Even easier is using the beam clips I poster earlier.. bang them on and done.. :thumbsup:

Everyone has their own style and his looks good..


----------



## den (Mar 28, 2009)

I seen a comercial buiding crew using one of those powder actuated guns shooting in threaded bolts in steel. they were real fast. one guy shot them in and the other guy on lift would put on eye nut with chain. It was noisey but they went fast hanging chain and came back thru lower down hanging lites. I was impressed but don't take much to impress me.


----------



## BuzzKill (Oct 27, 2008)

B4T said:


> Even easier is using the beam clips I poster earlier.. bang them on and done.. :thumbsup:
> .


definitely a labor saver


----------



## Norcal (Mar 22, 2007)

The chain looks good but the method of joining the strips looks DIYish.
Looks a lot nicer to use a end cap in the slots in the ends of the fixture provided by the manufacturer, faster/cheaper/better.


----------



## B4T (Feb 10, 2009)

Norcal said:


> The chain looks good but the method of joining the strips looks DIYish.
> Looks a lot nicer to use a end cap in the slots in the ends of the fixture provided by the manufacturer, faster/cheaper/better.
> 
> 
> ...


----------



## jusme123 (Dec 27, 2010)

...why two supports right next to each other, usually we just bolt together, chase nipple, and drop one support? It does look good though, nice job!!


----------



## B4T (Feb 10, 2009)

jusme123 said:


> ...why two supports right next to each other, usually we just bolt together, chase nipple, and drop one support?
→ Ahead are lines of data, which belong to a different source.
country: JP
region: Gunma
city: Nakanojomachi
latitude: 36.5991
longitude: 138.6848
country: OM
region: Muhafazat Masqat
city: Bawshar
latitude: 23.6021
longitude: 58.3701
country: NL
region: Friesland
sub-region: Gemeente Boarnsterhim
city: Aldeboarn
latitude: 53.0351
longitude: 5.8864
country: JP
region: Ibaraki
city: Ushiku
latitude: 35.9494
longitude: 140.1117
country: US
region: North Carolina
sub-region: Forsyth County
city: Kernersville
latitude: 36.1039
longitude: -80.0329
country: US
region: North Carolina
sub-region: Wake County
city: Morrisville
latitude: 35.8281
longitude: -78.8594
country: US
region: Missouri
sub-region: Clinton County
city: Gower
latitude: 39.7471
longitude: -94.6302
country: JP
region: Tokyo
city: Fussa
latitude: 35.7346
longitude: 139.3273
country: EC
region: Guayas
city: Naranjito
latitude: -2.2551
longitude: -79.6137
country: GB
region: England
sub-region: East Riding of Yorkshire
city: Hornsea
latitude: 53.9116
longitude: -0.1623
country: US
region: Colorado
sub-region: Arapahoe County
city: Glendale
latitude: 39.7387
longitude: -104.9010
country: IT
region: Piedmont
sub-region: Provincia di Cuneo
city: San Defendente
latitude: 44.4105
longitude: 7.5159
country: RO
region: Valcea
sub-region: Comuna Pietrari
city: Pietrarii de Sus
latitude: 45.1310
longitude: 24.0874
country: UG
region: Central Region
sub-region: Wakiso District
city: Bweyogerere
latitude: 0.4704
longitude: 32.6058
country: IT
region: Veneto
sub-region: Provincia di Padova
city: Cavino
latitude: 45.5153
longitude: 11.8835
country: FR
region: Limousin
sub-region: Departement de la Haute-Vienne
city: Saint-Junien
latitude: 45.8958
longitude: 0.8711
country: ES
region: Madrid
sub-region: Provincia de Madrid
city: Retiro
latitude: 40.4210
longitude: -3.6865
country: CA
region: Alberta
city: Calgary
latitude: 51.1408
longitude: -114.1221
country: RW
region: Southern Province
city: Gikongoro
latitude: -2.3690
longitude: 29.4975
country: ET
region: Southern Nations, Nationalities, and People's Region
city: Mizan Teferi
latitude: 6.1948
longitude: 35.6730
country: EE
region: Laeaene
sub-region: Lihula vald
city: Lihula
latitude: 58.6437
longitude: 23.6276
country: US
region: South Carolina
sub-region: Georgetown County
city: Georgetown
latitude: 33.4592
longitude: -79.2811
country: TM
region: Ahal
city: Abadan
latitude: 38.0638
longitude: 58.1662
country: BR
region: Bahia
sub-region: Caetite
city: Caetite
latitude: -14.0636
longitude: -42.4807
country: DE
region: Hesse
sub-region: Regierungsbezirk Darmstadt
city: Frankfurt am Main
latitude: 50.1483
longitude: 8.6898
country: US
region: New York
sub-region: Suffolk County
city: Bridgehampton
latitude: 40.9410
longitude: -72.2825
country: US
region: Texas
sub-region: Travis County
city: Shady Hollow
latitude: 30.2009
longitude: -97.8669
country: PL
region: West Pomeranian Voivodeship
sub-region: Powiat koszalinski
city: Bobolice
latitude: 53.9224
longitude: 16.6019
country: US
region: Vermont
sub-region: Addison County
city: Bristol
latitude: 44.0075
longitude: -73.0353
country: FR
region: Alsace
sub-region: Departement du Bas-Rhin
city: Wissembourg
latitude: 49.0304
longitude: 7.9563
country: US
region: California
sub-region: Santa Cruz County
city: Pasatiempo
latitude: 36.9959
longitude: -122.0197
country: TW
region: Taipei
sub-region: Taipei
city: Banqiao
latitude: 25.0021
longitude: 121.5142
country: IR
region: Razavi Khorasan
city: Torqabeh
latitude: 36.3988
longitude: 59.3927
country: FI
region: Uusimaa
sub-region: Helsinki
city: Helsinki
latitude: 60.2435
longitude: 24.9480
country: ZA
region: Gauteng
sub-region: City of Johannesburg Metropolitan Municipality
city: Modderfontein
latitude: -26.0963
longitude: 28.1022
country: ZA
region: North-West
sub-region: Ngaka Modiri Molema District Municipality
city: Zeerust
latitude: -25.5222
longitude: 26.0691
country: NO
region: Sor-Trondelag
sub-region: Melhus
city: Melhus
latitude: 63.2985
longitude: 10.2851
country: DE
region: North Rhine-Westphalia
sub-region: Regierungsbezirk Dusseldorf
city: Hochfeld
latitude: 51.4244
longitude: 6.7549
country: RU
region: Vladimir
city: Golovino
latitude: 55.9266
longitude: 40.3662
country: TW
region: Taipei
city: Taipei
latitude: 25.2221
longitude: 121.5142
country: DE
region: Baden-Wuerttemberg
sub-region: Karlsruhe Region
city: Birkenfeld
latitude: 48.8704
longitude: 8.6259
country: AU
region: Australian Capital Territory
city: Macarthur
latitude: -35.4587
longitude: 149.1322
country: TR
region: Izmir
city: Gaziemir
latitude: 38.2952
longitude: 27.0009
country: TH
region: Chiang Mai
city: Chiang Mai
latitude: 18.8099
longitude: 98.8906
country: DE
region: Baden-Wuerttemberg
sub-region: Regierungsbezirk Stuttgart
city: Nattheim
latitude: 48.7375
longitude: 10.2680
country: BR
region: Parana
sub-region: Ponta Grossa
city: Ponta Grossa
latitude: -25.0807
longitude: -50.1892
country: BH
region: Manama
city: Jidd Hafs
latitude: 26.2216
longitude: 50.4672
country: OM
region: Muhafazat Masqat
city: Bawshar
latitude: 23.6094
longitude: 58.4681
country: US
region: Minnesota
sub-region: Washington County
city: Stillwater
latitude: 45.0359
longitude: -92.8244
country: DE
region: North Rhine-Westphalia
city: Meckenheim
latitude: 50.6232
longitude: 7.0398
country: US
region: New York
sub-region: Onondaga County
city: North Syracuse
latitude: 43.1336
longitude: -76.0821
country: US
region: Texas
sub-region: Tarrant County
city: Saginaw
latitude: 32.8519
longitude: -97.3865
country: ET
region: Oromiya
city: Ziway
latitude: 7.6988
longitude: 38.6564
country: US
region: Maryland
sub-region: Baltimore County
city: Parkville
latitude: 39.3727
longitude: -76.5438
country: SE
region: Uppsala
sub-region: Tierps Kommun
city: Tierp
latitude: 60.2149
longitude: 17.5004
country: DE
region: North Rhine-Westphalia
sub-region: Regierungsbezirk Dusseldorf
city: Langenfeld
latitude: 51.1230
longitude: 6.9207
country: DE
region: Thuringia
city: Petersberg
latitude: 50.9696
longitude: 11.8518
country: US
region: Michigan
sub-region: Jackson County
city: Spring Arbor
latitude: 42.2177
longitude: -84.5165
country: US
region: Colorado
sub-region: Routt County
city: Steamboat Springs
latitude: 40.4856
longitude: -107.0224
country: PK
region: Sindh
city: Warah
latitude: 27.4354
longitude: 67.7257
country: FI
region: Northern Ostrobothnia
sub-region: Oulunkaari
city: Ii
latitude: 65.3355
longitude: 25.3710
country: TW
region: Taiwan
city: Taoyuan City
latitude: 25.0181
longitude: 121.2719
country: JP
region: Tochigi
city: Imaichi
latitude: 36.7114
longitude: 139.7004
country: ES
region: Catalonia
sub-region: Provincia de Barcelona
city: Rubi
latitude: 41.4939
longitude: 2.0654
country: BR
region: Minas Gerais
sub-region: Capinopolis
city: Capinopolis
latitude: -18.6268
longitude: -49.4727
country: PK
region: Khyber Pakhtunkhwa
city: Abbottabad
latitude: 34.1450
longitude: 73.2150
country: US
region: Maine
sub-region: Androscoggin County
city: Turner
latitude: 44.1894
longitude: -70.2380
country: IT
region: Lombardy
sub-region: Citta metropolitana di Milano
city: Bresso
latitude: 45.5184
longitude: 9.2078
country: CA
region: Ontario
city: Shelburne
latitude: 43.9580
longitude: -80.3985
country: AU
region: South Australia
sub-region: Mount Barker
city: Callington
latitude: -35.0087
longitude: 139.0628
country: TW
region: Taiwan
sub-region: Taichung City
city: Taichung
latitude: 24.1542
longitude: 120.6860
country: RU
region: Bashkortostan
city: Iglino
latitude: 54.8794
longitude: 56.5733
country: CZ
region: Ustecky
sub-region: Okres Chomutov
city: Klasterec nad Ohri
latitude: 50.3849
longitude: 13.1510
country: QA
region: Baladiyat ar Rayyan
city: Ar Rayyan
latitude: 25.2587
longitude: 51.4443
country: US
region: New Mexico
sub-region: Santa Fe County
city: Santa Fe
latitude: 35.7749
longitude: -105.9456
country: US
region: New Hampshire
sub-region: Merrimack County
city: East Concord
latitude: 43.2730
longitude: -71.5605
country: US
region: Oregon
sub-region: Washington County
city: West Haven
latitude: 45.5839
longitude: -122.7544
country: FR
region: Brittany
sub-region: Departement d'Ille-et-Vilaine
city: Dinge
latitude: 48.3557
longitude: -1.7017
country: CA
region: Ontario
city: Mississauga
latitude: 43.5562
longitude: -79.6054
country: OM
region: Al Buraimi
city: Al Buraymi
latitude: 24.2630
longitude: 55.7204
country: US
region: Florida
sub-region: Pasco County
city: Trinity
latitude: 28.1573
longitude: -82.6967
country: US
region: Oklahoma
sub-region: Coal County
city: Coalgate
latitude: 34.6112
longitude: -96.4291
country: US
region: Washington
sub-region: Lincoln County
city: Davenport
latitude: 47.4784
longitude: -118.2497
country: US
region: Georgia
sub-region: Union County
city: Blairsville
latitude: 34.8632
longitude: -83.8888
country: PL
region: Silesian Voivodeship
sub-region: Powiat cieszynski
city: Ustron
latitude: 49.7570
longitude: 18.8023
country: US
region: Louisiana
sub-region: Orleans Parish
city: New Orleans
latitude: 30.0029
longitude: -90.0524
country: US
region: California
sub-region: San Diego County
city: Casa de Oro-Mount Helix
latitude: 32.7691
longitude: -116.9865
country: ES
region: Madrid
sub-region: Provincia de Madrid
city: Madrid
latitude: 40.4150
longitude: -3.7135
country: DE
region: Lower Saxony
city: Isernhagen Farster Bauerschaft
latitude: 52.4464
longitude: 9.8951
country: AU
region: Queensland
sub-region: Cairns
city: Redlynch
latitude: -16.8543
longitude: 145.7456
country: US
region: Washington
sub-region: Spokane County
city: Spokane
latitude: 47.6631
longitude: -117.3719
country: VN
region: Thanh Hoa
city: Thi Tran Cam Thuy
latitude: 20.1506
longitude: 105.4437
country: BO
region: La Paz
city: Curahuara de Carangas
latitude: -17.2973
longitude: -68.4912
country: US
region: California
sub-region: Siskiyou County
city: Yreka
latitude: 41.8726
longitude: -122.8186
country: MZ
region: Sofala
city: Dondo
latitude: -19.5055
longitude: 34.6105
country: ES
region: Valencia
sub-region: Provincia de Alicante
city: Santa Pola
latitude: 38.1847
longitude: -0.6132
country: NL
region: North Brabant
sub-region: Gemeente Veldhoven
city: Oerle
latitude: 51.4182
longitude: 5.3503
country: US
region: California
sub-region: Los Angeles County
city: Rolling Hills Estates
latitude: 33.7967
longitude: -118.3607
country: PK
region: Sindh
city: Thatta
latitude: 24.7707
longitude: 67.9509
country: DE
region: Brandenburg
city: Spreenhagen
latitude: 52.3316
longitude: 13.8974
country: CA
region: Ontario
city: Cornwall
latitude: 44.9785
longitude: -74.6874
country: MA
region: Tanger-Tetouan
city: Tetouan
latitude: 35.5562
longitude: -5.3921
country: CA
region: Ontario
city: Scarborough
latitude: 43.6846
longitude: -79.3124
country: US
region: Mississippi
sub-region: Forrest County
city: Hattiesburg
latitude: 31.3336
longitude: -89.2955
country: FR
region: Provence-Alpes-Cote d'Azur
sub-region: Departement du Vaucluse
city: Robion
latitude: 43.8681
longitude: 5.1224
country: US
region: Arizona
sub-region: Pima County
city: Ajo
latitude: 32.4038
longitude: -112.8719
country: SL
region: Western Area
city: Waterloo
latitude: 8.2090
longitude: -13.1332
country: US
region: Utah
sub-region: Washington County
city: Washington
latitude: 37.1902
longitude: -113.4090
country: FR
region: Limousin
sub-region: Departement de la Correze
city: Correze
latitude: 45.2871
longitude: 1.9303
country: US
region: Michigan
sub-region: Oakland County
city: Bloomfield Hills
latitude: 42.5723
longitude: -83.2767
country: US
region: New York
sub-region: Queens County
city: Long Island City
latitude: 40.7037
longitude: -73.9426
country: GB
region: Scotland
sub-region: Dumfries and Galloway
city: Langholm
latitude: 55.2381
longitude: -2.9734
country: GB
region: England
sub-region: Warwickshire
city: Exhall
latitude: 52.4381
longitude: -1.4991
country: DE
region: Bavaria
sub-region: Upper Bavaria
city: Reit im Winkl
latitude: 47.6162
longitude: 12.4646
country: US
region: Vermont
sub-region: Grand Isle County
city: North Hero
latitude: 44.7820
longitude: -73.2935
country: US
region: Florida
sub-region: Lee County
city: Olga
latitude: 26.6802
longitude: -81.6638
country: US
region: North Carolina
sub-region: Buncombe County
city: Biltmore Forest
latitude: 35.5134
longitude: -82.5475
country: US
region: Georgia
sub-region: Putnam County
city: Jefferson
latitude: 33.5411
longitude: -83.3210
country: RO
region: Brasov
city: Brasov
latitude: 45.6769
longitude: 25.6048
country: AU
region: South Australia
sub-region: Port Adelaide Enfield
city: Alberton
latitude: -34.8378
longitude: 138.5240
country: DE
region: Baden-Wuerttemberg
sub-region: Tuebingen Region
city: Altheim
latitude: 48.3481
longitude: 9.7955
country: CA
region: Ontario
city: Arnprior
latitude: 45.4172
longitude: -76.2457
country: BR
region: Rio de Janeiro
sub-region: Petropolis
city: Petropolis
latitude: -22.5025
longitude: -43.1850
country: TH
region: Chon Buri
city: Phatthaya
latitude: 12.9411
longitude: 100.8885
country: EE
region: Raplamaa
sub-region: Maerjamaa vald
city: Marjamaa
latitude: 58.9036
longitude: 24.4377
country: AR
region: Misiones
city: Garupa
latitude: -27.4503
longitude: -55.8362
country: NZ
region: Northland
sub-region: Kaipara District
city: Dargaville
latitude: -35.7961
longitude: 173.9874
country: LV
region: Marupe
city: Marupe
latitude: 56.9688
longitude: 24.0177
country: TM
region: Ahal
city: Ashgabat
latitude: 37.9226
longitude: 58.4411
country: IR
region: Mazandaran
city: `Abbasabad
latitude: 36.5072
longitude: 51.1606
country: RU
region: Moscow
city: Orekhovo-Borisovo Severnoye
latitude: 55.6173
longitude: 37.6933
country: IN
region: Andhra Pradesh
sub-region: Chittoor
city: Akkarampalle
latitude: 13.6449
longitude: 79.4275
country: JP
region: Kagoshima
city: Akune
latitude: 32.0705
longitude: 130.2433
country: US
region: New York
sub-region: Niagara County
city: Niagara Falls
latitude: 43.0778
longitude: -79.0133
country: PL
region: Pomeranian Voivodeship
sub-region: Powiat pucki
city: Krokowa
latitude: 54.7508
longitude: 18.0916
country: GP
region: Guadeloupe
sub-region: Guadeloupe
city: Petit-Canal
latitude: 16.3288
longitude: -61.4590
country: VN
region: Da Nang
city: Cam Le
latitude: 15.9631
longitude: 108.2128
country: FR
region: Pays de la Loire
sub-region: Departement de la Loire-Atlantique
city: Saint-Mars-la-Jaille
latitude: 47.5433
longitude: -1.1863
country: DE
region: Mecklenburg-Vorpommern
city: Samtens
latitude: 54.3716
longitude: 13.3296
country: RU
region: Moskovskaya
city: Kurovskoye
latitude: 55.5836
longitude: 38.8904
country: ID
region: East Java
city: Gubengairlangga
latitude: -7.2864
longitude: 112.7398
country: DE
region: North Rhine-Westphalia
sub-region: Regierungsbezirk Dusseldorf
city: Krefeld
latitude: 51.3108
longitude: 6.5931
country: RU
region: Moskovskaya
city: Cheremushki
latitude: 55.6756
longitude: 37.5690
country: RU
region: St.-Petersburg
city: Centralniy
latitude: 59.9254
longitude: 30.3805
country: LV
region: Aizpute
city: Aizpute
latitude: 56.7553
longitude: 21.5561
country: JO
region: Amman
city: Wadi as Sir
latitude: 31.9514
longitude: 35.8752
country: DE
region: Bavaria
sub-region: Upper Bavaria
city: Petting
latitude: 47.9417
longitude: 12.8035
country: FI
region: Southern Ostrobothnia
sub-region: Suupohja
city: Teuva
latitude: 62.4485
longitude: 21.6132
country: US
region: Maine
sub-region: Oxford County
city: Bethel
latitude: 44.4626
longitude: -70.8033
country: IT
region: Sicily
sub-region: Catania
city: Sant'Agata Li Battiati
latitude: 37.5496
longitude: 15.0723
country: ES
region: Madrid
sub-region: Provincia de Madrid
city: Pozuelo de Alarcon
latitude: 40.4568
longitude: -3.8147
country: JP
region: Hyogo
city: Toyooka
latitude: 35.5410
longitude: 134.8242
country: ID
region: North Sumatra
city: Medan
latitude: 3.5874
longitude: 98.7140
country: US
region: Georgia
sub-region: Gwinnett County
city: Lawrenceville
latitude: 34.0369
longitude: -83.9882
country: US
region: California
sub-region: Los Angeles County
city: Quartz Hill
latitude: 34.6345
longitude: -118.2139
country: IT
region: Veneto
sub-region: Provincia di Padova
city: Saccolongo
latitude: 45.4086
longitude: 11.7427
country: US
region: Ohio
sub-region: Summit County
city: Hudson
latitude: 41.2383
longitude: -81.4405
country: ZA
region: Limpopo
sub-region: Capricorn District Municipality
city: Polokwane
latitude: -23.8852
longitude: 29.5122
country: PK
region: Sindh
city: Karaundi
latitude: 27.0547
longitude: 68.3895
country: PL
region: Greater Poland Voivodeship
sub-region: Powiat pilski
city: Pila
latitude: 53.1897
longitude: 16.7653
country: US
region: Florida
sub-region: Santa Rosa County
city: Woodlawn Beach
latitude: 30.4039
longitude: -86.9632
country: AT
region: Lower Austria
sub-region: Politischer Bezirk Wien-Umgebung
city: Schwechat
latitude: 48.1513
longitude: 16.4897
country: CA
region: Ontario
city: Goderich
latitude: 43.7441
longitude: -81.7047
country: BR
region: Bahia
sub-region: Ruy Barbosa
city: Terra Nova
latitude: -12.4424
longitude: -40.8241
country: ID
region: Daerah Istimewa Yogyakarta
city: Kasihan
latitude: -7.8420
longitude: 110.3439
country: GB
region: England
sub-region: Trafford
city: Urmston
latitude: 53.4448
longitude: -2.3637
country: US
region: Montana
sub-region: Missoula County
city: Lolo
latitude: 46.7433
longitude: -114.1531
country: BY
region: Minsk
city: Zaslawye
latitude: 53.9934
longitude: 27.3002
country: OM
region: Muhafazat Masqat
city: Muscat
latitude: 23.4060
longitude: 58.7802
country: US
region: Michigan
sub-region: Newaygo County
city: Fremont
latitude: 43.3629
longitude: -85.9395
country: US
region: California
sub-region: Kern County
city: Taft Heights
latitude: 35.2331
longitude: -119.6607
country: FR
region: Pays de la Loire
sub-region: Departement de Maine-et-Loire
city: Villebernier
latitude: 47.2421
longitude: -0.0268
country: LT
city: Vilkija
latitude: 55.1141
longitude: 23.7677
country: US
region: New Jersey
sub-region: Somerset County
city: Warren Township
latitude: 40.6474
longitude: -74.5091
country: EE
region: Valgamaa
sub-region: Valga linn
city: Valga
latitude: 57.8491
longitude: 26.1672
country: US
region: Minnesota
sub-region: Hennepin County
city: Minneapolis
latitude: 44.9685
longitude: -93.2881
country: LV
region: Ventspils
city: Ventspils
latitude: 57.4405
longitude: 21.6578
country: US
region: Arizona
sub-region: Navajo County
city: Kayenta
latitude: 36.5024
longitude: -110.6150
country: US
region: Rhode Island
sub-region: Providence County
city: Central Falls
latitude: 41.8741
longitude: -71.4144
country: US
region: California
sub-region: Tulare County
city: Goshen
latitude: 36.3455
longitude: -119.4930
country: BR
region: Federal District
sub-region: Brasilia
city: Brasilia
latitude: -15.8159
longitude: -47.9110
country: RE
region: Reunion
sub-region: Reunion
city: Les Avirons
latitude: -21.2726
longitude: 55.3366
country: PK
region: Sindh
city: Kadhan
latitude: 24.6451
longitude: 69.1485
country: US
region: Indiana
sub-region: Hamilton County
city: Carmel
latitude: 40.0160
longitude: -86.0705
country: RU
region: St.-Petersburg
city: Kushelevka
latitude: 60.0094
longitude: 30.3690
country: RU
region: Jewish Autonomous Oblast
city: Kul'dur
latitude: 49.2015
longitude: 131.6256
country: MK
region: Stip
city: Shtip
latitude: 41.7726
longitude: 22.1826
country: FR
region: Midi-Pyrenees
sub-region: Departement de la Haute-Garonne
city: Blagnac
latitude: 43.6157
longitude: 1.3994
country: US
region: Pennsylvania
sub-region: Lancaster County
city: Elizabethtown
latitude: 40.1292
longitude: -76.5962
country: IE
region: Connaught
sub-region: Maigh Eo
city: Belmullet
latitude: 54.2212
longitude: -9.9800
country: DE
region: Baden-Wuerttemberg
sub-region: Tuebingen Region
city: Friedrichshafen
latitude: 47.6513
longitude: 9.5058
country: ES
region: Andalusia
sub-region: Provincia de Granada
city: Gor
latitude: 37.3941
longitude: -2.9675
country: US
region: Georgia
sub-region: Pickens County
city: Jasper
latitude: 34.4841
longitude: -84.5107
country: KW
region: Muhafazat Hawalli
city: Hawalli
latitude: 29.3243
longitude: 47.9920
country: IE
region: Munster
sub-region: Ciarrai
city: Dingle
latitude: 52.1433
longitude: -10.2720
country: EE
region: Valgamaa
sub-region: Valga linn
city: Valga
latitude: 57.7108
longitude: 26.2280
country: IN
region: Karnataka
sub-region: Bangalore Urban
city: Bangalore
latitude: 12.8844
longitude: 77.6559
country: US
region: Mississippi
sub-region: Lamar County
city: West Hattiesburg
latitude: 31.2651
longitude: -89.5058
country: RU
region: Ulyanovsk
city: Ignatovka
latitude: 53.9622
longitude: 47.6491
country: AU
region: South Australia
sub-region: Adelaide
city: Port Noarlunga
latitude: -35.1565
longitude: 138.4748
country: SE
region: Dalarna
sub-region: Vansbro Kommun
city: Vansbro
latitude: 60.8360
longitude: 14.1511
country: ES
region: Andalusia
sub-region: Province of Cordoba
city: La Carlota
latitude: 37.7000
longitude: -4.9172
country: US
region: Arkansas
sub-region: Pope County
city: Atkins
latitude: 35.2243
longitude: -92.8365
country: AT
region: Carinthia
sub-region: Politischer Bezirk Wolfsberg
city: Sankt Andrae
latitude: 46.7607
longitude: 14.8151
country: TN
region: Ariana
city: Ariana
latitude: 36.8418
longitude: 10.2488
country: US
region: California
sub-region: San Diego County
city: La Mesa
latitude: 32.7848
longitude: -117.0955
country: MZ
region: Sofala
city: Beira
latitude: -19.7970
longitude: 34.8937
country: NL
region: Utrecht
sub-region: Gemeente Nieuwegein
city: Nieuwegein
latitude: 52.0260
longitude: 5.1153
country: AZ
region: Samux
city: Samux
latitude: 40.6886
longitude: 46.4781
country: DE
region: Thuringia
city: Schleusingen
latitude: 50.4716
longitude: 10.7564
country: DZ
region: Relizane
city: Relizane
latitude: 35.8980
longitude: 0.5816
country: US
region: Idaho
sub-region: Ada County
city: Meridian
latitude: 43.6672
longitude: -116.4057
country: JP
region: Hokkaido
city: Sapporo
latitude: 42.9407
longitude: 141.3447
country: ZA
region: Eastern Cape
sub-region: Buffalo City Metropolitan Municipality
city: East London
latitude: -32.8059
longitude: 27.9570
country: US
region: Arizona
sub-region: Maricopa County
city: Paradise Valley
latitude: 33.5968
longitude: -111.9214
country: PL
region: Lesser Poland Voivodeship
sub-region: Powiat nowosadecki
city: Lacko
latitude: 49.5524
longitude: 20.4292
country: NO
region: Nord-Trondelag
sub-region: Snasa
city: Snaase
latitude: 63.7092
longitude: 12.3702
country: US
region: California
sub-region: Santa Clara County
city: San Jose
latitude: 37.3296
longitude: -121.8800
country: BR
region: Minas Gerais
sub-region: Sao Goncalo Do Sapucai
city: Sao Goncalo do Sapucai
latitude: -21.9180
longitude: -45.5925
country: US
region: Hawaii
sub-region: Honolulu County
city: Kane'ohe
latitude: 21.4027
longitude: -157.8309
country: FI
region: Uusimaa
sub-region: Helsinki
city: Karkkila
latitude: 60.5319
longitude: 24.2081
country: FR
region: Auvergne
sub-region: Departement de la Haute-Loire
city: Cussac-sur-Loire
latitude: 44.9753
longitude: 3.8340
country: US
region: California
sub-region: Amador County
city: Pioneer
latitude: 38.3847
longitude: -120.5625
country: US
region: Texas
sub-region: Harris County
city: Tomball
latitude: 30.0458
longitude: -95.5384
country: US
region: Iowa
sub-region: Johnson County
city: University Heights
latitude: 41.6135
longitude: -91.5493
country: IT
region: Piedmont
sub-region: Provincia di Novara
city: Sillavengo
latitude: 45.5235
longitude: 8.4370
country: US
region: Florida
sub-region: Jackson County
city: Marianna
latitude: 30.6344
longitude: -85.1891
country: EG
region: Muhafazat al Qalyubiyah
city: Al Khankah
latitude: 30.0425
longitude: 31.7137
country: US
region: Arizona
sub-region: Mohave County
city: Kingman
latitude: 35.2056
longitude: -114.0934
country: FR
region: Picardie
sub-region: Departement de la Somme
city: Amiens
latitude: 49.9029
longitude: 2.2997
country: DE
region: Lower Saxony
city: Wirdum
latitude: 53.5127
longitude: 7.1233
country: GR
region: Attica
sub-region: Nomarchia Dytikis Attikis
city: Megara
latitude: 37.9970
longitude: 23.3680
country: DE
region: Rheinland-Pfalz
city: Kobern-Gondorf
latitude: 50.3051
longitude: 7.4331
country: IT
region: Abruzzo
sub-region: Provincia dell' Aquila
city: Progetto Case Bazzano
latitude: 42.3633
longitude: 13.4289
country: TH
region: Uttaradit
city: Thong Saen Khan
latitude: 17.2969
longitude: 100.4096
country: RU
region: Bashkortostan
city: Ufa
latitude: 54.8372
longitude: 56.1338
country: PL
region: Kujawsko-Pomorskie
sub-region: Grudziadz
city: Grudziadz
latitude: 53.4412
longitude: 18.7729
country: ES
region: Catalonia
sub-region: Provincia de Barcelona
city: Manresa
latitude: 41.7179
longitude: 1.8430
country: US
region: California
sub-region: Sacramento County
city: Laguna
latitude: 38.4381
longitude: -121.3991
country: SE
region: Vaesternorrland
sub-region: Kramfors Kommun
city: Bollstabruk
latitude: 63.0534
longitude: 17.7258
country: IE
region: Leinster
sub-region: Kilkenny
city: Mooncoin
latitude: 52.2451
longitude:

It does look good though, nice job!!


It would be easier to chase nipple the strips together if you were working alone by using (2) hangers per strip..


----------



## jusme123 (Dec 27, 2010)

B4T said:


> It would be easier to chase nipple the strips together if you were working alone by using (2) hangers per strip..


...than take a piece of 12 and make a temp support (if its only a couple lights I guess its does not make that much difference)


----------



## HARRY304E (Sep 15, 2010)

Norcal said:


> The chain looks good but the method of joining the strips looks DIYish.
> Looks a lot nicer to use a end cap in the slots in the ends of the fixture provided by the manufacturer, faster/cheaper/better.


Think of it like this you use a chase nippel and screws for the end caps and you have a solid conection between the fixtures..

I would use 3/8" rod instead of chain my self for a Rigid professional install..:thumbsup:


----------



## B4T (Feb 10, 2009)

HARRY304E said:


> I would use 3/8" rod instead of chain my self for a Rigid professional install..:thumbsup:


3/8 rod?? :blink::blink:

You would triple the installation time and I have never seen strip lights hung from rod of any size..


----------



## Norcal (Mar 22, 2007)

HARRY304E said:


> Think of it like this you use a chase nippel and screws for the end caps and you have a solid conection between the fixtures..
> 
> I would use 3/8" rod instead of chain my self for a Rigid professional install..:thumbsup:


If you use a endcap in the slots you still have a solid connection/bond between the fixtures, with fewer parts, nothing extra to buy.


----------



## HARRY304E (Sep 15, 2010)

Norcal said:


> If you use a endcap in the slots you still have a solid connection/bond between the fixtures, with fewer parts, nothing extra to buy.


 Thats true you can do it eather way. I like to take a few extra steps that is how i sell my jobs..:thumbsup:


----------



## Mike_586 (Mar 24, 2009)

MDShunk said:


> Don't overthink this. Those purlins aren't much thicker than sheet metal.
> 
> I use hex washer head self drilling screws to attach the first link of the jack chain. Heck, I do the same on bar joists sometimes too.


A standard way to do it around here that's probably the the most reliable and cost effective for the money. 



B4T said:


> The F96T8 goes for about $14.00.. F32T8 goes for $2.00


I can't remember the last time I've installed 8' new fixtures. They're becoming a bit of a white elephant.



jusme123 said:


> ...why two supports right next to each other, usually we just bolt together, chase nipple, and drop one support? It does look good though, nice job!!


Well there's code for one thing. I'm not sure about the NEC or local state amendments, but I suspect that a good number of states might have amendments and north of the border on a national level, that wouldn't fly.



B4T said:


> 3/8 rod?? :blink::blink:
> 
> You would triple the installation time and I have never seen strip lights hung from rod of any size..


I've seen fixtures suspended of 3/8, even 1/2 on the rare occasion and it does look good initially. 

The reality is that it makes for some of the ugliest crap I've ever seen years down the road after its taken a few hits and the rod gets bent from getting bumped by ladders, scaffolds, forklifts, etc. in warehouses. It also makes maintenance more troublesome vs. chain when your options to get at it are limited and you can't swing it out of the way.

Some ideas are only good in theory.

Given the choice, I'd prefer some of B4T's suggested methods and would pass them by the customers as my preferred option with the price differences and pros/cons of the available methods, but the decision is ultimately theirs to make and you can only hope they heed your advice. 

In most situations you gotta do what the guy who ultimately signs the check wants...


----------